RECORDS PROVIDED Block Start

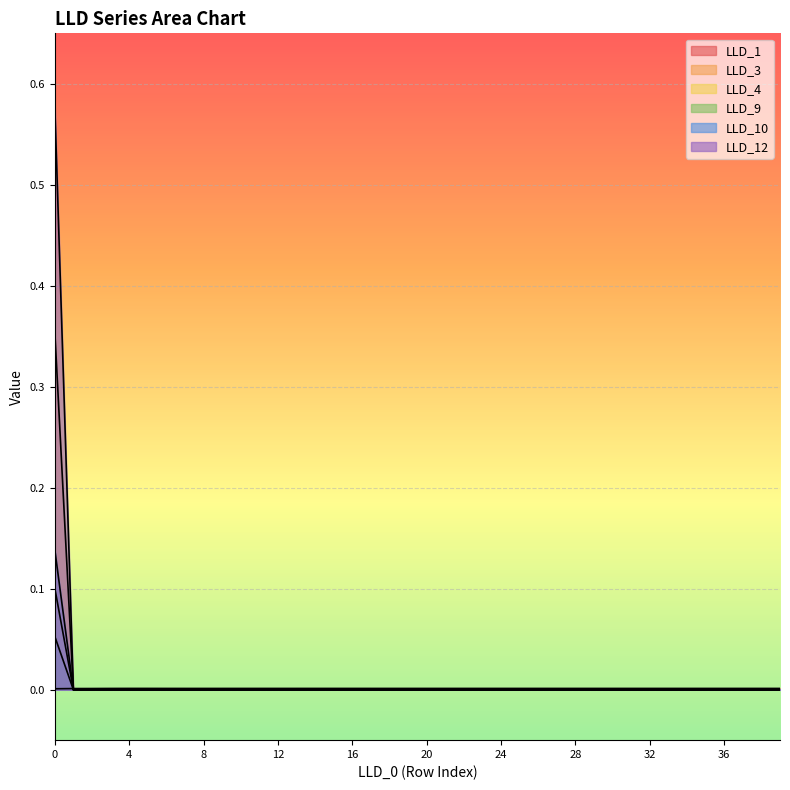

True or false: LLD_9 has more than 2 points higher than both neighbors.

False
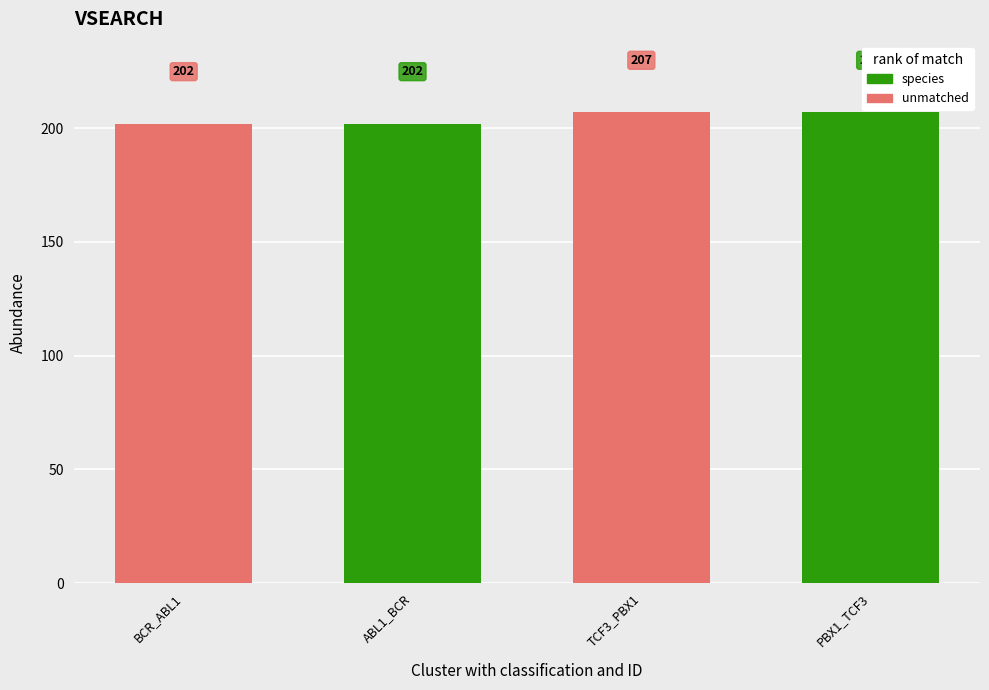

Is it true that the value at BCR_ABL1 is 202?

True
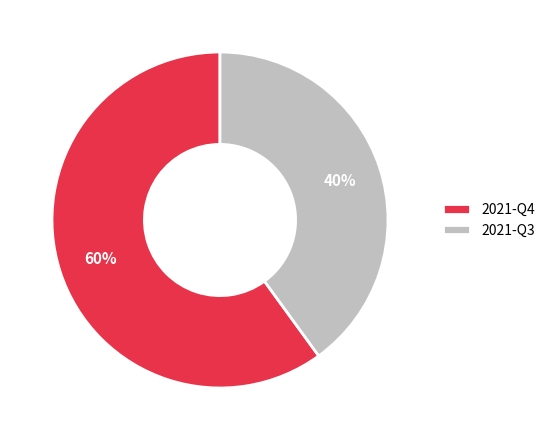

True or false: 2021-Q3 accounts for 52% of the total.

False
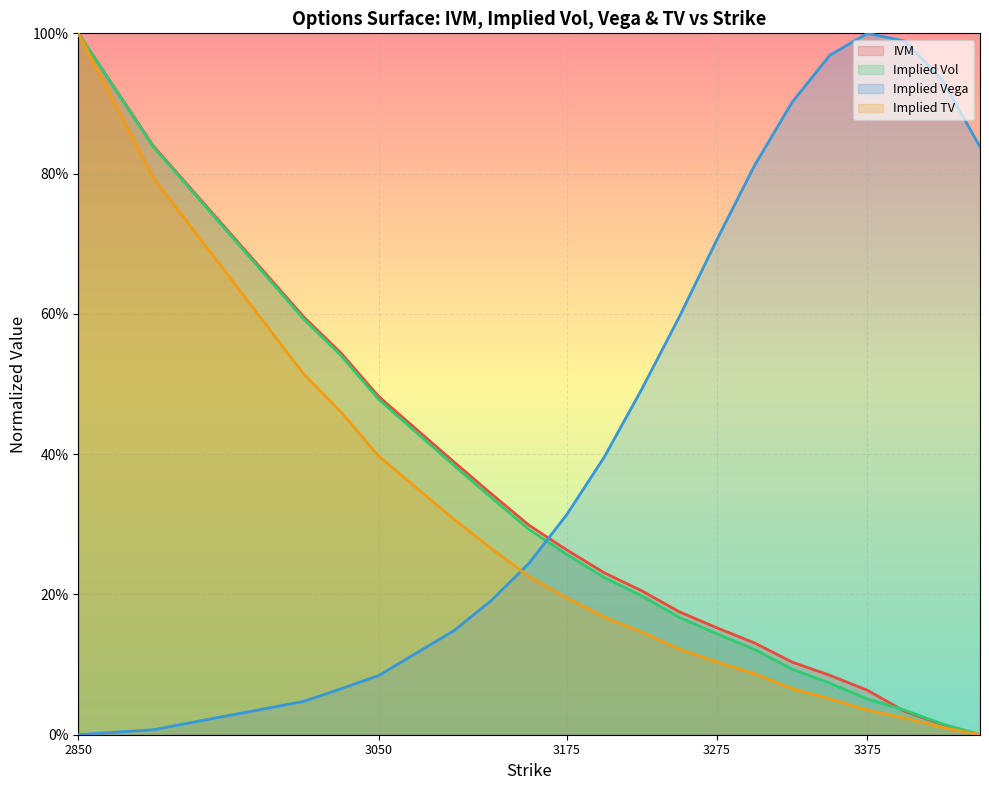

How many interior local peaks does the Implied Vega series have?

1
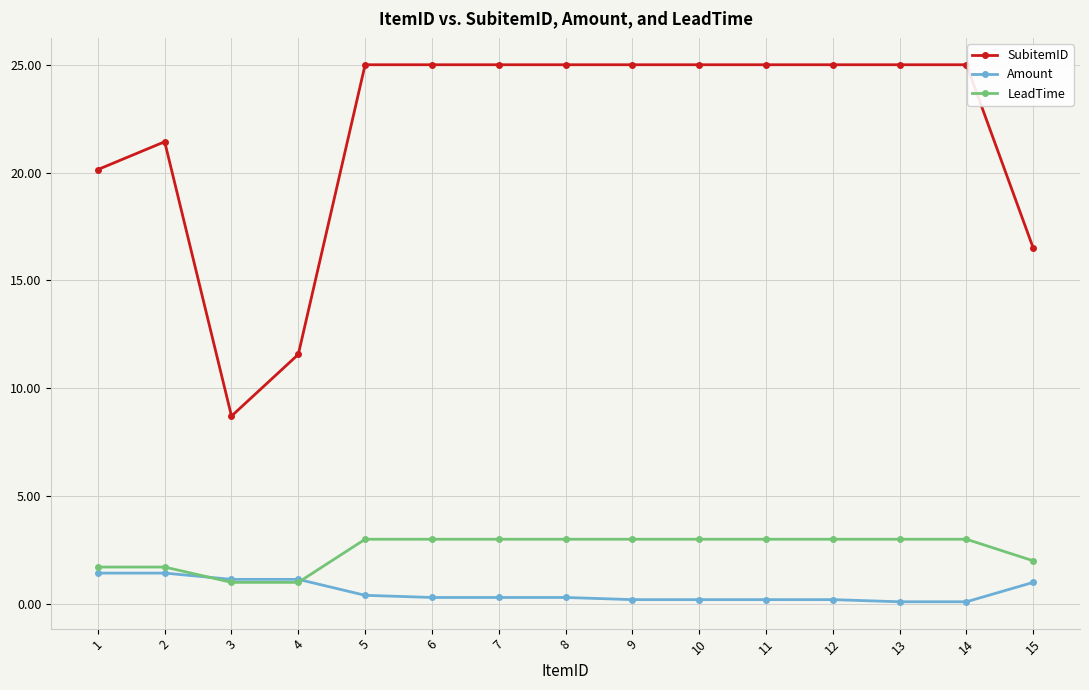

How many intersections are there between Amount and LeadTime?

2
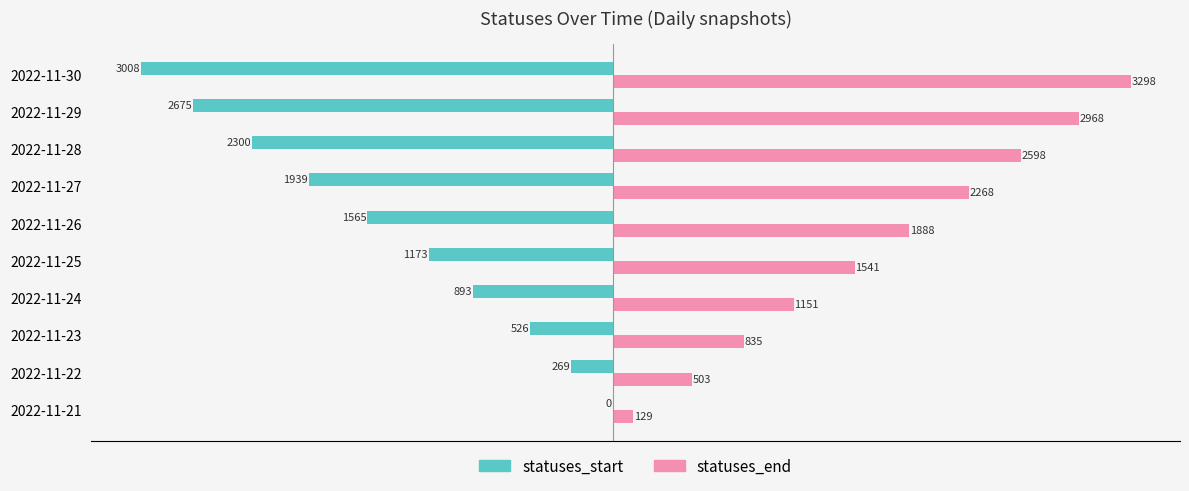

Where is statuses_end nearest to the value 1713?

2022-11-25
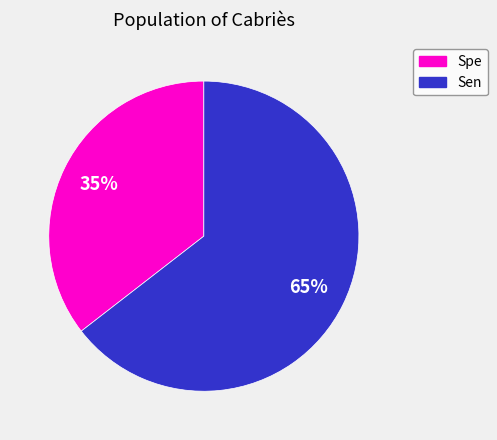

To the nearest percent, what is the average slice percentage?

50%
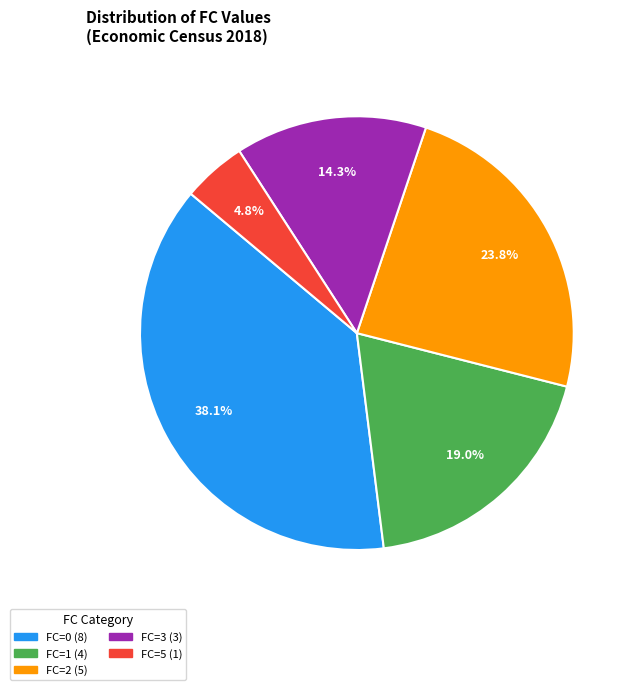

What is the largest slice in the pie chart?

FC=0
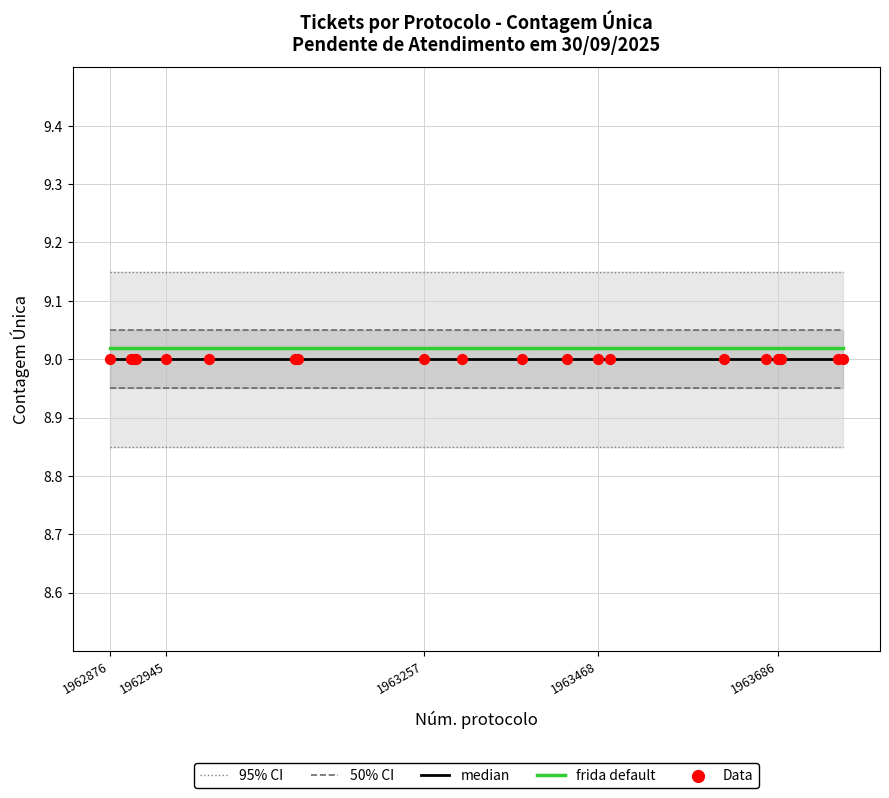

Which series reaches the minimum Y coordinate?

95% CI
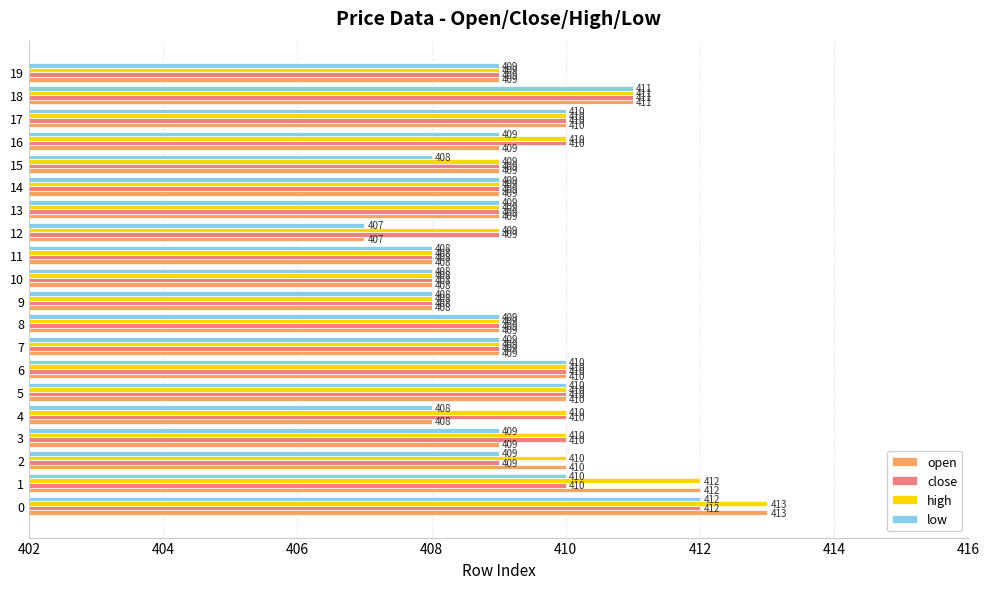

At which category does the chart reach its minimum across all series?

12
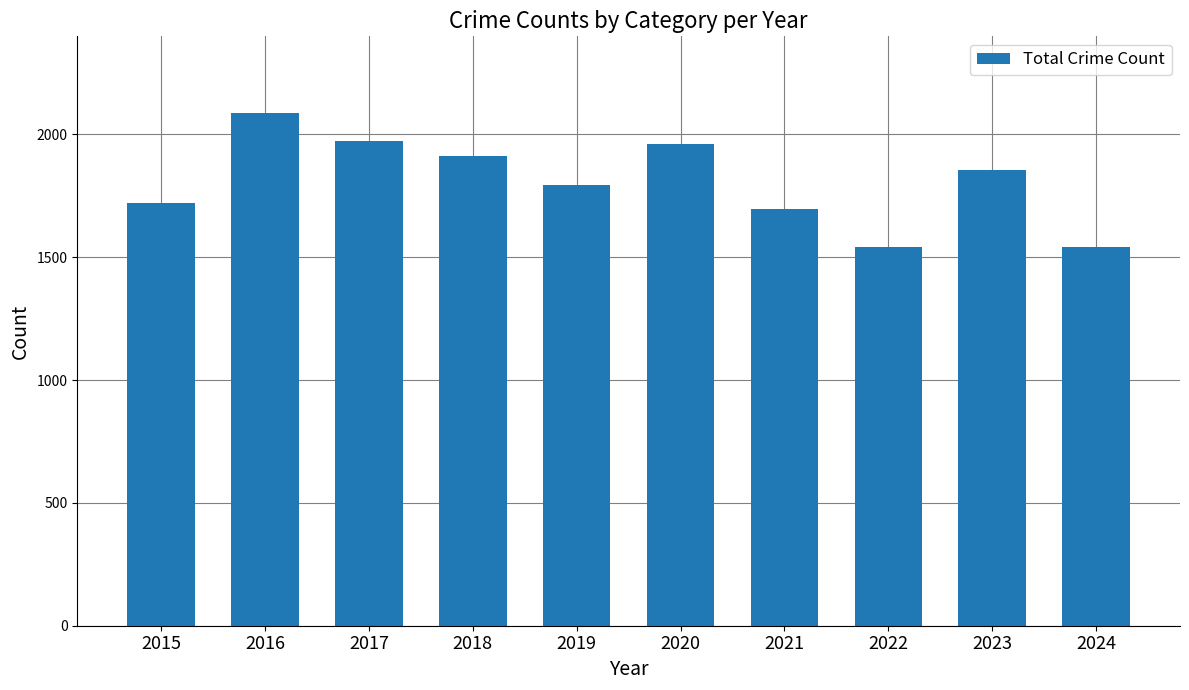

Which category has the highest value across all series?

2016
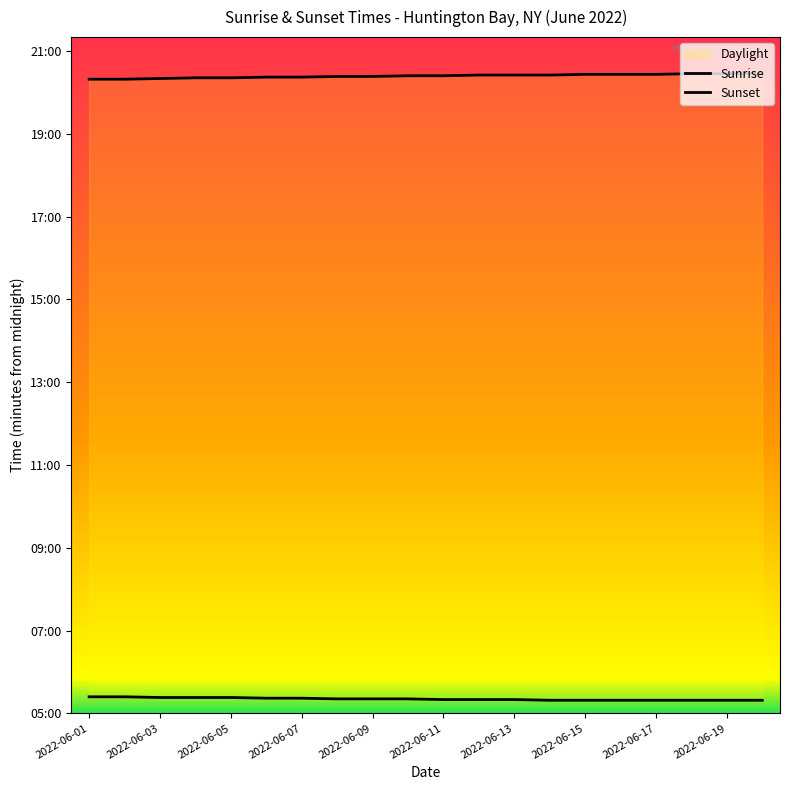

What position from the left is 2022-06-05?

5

RECORDS PROVIDED Block End

• INSTRUCTION:
Write out the rows word for word, from the start through the line that contains "How many intersections", and omit the pictures.

• SOLUTION FOR THIS PROBLEM:
True or false: LLD_9 has more than 2 points higher than both neighbors.

False

Is it true that the value at BCR_ABL1 is 202?

True

True or false: 2021-Q3 accounts for 52% of the total.

False

How many interior local peaks does the Implied Vega series have?

1

How many intersections are there between Amount and LeadTime?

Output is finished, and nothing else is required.